_What needs to be done_:
Start at the line with "复习算法题：1两数之和、2两" in the records below, stop at the line with "#### stream", and return every line in that span exactly, the two end lines included.

BEGIN

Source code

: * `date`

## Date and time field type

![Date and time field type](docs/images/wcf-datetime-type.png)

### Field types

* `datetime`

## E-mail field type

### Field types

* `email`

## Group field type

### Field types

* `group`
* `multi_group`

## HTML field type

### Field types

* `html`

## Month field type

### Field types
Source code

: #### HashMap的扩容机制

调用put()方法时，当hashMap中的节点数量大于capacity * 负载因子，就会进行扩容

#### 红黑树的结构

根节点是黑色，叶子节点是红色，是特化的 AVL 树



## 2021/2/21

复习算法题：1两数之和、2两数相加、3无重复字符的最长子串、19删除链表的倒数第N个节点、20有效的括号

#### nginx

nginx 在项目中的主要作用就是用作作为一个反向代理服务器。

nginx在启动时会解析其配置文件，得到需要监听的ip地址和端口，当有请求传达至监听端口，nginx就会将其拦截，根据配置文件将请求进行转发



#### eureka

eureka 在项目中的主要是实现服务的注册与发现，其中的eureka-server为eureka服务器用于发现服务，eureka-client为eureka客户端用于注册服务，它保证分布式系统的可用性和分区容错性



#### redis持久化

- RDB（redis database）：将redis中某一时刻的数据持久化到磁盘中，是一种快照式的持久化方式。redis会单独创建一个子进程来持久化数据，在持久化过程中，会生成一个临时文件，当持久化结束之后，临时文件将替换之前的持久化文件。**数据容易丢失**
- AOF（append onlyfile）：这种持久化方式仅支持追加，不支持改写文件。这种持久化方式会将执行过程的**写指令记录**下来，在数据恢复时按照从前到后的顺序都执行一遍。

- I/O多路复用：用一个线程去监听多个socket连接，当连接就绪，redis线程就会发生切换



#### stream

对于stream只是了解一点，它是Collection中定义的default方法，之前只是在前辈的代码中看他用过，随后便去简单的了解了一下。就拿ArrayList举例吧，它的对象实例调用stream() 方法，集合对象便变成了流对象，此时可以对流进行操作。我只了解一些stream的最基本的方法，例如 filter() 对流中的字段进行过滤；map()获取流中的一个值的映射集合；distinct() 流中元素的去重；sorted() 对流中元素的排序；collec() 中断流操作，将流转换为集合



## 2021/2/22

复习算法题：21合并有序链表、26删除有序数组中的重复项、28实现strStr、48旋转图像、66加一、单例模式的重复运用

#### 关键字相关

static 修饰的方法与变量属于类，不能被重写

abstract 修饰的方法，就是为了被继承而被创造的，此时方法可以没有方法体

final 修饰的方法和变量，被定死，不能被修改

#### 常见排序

END

_Finished exercise_:
复习算法题：1两数之和、2两数相加、3无重复字符的最长子串、19删除链表的倒数第N个节点、20有效的括号

#### nginx

nginx 在项目中的主要作用就是用作作为一个反向代理服务器。

nginx在启动时会解析其配置文件，得到需要监听的ip地址和端口，当有请求传达至监听端口，nginx就会将其拦截，根据配置文件将请求进行转发



#### eureka

eureka 在项目中的主要是实现服务的注册与发现，其中的eureka-server为eureka服务器用于发现服务，eureka-client为eureka客户端用于注册服务，它保证分布式系统的可用性和分区容错性



#### redis持久化

- RDB（redis database）：将redis中某一时刻的数据持久化到磁盘中，是一种快照式的持久化方式。redis会单独创建一个子进程来持久化数据，在持久化过程中，会生成一个临时文件，当持久化结束之后，临时文件将替换之前的持久化文件。**数据容易丢失**
- AOF（append onlyfile）：这种持久化方式仅支持追加，不支持改写文件。这种持久化方式会将执行过程的**写指令记录**下来，在数据恢复时按照从前到后的顺序都执行一遍。

- I/O多路复用：用一个线程去监听多个socket连接，当连接就绪，redis线程就会发生切换



#### stream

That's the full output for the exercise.